You can’t help but feel happy for the guy. After decades of addiction, health problems, and financial struggles, David Crosby has recently enjoyed a late-life career renaissance that few this side of Leonard Cohen could ever dream of.
He’s released four very solid albums in the last decade, a remarkable feat considering that he only managed to record three solo albums in the 40 years preceding that. He’s recently been the subject of a redemptive and very entertaining documentary, Remember My Name, and as the author of Rolling Stone’s popular “Ask Croz” column, he has found the perfect forum for the contentious opinions and irreverent humor that he’s always been known for. His rejuvenated live show, which drew heavily on newer material, garnered almost universally positive reviews until COVID shut everything down in early 2020. Clearly, for the first time in decades, Crosby is firing on all cylinders. At nearly 80 years old, he remains a force of nature and one of the most gifted performers of his generation, so it’s unfortunate to admit that For Free isn’t nearly as good as one would have hoped.
The problem isn’t really with Crosby himself. He’s in very fine voice; his phrasing is wonderfully nuanced and emotionally powerful. The new songs he brought to the studio are good. Some, like “Shot at Me,” had the potential to be the equal of anything else he’d ever recorded. Yet very few of them ever really lift off and achieve the impact that they deserve. The opening song, “River Rise” begins well, with Crosby’s voice emoting over a simple piano melody, and if he had adhered to this approach throughout, For Free may have been the late-career masterpiece that his recent work has hinted at. But too quickly everything that’s good about the performance is buried underneath layers of production that obscure the essential heart of the song. Michael McDonald’s textured backup vocals disappear into stacks of glitter and noise as the song veers off into territory best left to “Footloose”-era Kenny Loggins.
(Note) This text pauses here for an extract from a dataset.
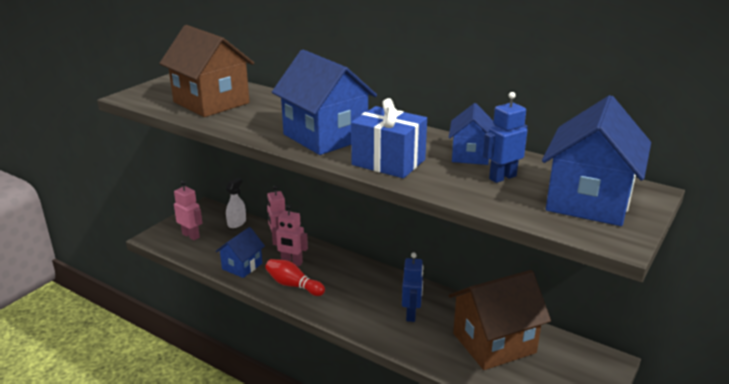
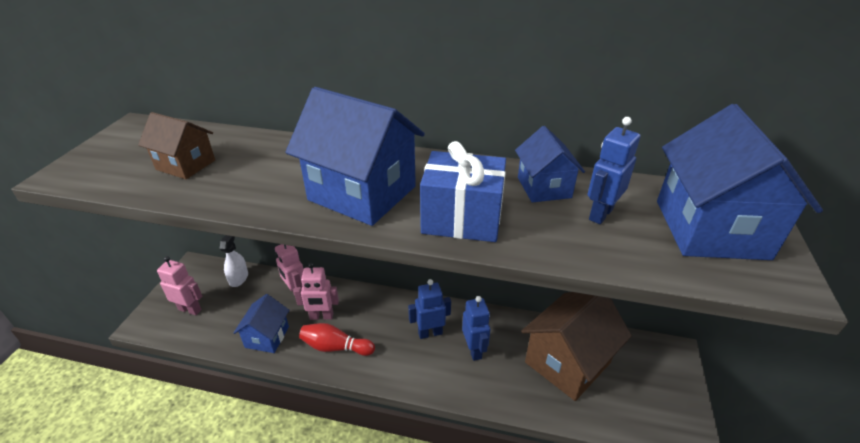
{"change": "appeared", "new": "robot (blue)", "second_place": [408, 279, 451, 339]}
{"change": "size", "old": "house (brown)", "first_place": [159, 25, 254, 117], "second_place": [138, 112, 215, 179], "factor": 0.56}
Unfortunately, this overbearing approach continues through much of the album. Many of the instrumental performances on For Free are all but anonymous, which is surprising because no matter who Crosby’s played with in the past, he has always had an adventurous musical sensibility and an intuitive ability to fuse the words he sings with the music that accompanies them. Here, Crosby’s soaring vocals seem to struggle to find a place in the lackluster arrangements. Otherwise good songs like “Ships in the Night” and the Donald Fagen-penned “Rodrigues for a Night” never take off as Crosby’s innovative phrasing grinds against, rather than flows with, the musical bedrock he sings over.
When Crosby lets the song and his own performances lead the way, For Free is a very good record. “Think I” is a stunning track that recalls “Déjà Vu” with its hypnotic repetitions and compelling, understated melody. “Other Side of Midnight” and the album closing “I Won’t Stay Long” have a crisp, organic sound that wouldn’t have sounded out of place on 1977’s classic CSN album. Joni Mitchell’s “For Free” has long been a highlight of Crosby’s live show, and this newly recorded version, sung as a duet with Sarah Jarosz, is gorgeously understated and points toward everything that this album should have been.
Somewhere out there, there must be simple demos of each of these songs. They must sound exquisite. For Free “naked” is an album I would love to listen to.